* Instruction: Could you lay out the text lines in the rows below as a JSON list of strings, one string per line, with blank lines and the pictures left out?

* Records for processing:
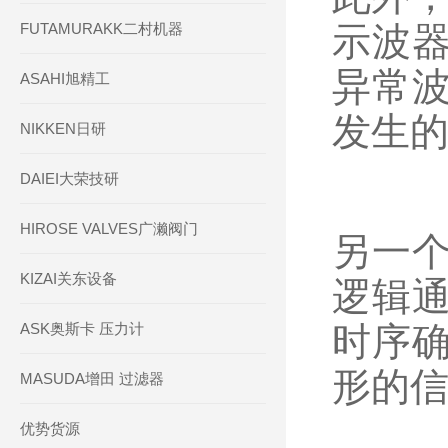
FUTAMURAKK二村机器
示波
异常
ASAHI旭精工
发生
NIKKEN日研
DAIEI大荣技研
HIROSE VALVES广濑阀门
另一
KIZAI关东设备
逻辑
ASK奥斯卡 压力计
时序
形的
MASUDA增田 过滤器
优势货源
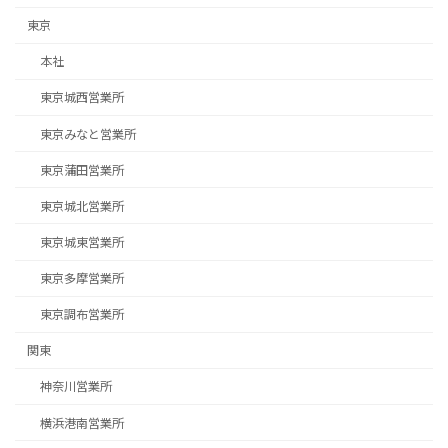
東京
本社
東京城西営業所
東京みなと営業所
東京蒲田営業所
東京城北営業所
東京城東営業所
東京多摩営業所
東京調布営業所
関東
神奈川営業所
横浜港南営業所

* Task output:
[
  "FUTAMURAKK二村机器",
  "示波",
  "异常",
  "ASAHI旭精工",
  "发生",
  "NIKKEN日研",
  "DAIEI大荣技研",
  "HIROSE VALVES广濑阀门",
  "另一",
  "KIZAI关东设备",
  "逻辑",
  "ASK奥斯卡 压力计",
  "时序",
  "形的",
  "MASUDA增田 过滤器",
  "优势货源",
  "東京",
  "本社",
  "東京城西営業所",
  "東京みなと営業所",
  "東京蒲田営業所",
  "東京城北営業所",
  "東京城東営業所",
  "東京多摩営業所",
  "東京調布営業所",
  "関東",
  "神奈川営業所",
  "横浜港南営業所"
]